After test succeeds, hit the "Save" button to save your new processor component.

Step 6: Map renderer

Finally, we need to create a render component that will display results. We'll create a component that will display the incoming data as color-coded points on the map. We'll use leaflet.js to simplify creation of the map. Here's how the code will look:

import L from 'leaflet';
import 'leaflet/dist/leaflet.css';

const styleGray = '#cccccc';
const styleGreen = '#5cb85c';
const styleRed = '#d9534f';

const mapConfig = {
    minZoom: 2,
    maxZoom: 20,
    layers: [
        L.tileLayer(
            'http://{s}.tile.openstreetmap.org/{z}/{x}/{y}.png',
            {
                attribution: '&copy; <a href="http://openstreetmap.org">OpenStreetMap</a>' +
                    ' contributors, <a href="http://creativecommons.org/licenses/by-sa/2.0/">CC-BY-SA</a>',
            }
        )
    ],
    attributionControl: false,
};

// popup rendering
const popup = (it) => `
<a href="${it.link}" target="_blank">${it.title}</a>
<div>${it.description}</div>
`;

// main render generator
export default() => React.createClass({
    componentDidMount() {
        // init map
        this.map = L.map(this.refs.map, mapConfig);
        // set view to show full world map
        this.map.setView([-10, 10], 2);
    },
    componentWillReceiveProps(props) {
        // render items
        props.data.forEach(this.renderItem);
    },
    renderItem(it) {
        if (!it.places) {
            return;
        }
        // go over location
        it.places.forEach((loc) => {
            // do not render location with -1 -1 as lat or lon
            if (loc.lat === -1 || loc.lon === -1) {
                return;
            }

            const color = it.sentiment.score === 0 ? styleGray :
                    it.sentiment.score > 0 ? styleGreen : styleRed;
            const marker = L.circle([loc.lat, loc.lon], 100000, {
                stroke: false,
                fillColor: color,
                fillOpacity: 0.8,
                className: 'leaflet-marker-animated',
            }).addTo(this.map);
            marker.bindPopup(popup(it));
        });
    },

    render() {
        return (
            <div id="map" ref="map" style={{width: '100%', height: '100%', position: 'absolute'}}></div>
        );
    },
});

This component will render a map with red or green circles (depending on sentiments) representing places mentioned in incoming articles.

Step 7: Pipeline assembly

Now that all the components have been created, we need to assemble them into a pipeline.

When adding RSS source, you'll need to provide BBC world news RSS URL: http://feeds.bbci.co.uk/news/world/rss.xml

Processors do not require any configuration - just adding them is sufficient.

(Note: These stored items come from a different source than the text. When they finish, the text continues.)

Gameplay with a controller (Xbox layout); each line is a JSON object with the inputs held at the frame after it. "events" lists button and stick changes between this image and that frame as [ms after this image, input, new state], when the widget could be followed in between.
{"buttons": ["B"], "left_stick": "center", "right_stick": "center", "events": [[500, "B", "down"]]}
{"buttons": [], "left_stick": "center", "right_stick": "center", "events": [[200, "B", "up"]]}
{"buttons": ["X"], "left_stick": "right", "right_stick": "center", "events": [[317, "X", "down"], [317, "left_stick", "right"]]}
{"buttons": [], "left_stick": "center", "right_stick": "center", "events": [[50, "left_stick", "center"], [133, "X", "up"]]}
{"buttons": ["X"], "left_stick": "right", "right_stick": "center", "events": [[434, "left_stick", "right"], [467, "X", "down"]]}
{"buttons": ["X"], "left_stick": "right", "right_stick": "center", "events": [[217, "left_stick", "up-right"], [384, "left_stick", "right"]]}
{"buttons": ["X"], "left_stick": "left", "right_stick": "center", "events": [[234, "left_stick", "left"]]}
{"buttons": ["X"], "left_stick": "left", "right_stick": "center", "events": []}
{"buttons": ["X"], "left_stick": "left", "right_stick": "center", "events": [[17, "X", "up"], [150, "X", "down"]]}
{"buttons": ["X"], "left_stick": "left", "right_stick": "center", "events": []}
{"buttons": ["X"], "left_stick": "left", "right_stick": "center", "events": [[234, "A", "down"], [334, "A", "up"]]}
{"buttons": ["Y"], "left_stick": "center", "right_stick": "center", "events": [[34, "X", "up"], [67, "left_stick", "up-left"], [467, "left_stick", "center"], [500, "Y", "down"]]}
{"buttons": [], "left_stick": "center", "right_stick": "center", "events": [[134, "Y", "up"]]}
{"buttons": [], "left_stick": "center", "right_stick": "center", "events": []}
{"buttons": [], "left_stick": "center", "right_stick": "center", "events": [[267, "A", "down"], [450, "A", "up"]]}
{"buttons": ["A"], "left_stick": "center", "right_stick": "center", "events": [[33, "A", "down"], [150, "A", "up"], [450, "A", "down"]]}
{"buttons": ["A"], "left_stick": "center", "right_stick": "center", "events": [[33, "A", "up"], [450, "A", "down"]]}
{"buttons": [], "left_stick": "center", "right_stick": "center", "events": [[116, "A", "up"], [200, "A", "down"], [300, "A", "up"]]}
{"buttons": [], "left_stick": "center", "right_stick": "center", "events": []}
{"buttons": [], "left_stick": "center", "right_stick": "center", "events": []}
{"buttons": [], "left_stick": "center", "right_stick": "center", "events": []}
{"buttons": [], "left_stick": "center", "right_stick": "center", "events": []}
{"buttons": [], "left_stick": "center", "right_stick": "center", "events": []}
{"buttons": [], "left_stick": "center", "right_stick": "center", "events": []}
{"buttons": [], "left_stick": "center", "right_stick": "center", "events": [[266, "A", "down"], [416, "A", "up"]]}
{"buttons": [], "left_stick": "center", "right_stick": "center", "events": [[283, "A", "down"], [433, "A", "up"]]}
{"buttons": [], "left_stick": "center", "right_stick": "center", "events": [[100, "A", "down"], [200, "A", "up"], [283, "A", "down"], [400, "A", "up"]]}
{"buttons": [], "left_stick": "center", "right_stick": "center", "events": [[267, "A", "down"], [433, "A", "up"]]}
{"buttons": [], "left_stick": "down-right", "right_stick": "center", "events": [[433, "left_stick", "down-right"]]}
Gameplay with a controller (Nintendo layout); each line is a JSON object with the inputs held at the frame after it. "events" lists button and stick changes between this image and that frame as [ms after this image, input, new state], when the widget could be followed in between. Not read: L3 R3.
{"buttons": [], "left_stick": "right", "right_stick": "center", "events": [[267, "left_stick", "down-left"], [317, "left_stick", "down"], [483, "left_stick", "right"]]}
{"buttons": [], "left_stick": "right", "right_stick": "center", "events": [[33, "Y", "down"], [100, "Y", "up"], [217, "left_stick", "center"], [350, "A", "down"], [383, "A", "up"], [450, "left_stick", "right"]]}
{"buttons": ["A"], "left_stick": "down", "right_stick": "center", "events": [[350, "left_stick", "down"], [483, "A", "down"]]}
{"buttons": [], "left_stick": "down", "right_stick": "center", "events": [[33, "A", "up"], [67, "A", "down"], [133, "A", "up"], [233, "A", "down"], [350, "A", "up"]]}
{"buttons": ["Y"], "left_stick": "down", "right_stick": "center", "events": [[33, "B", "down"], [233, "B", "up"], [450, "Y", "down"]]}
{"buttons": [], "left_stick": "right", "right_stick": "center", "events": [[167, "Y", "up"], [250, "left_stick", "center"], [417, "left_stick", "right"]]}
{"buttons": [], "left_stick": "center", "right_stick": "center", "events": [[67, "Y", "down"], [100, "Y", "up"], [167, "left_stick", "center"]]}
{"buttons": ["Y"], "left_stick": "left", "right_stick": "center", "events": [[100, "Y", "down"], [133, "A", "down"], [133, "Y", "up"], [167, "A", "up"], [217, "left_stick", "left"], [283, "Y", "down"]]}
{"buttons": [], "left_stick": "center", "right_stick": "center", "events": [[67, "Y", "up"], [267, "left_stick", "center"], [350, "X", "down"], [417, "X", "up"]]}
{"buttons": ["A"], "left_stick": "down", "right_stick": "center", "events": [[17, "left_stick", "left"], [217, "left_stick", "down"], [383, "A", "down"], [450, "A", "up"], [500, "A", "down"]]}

But make sure to add the processor in same order we'd created them here - order is important.

Finally, also no configuration is required when adding render component.

Make sure to test the pipeline by pressing "Test" button before saving it using the "Save" button.

Step 5: Running and viewing results

Now that you've assembled, tested and saved your new pipeline, you can start it and view the rendered result by clicking "Web" button next to pipeline name.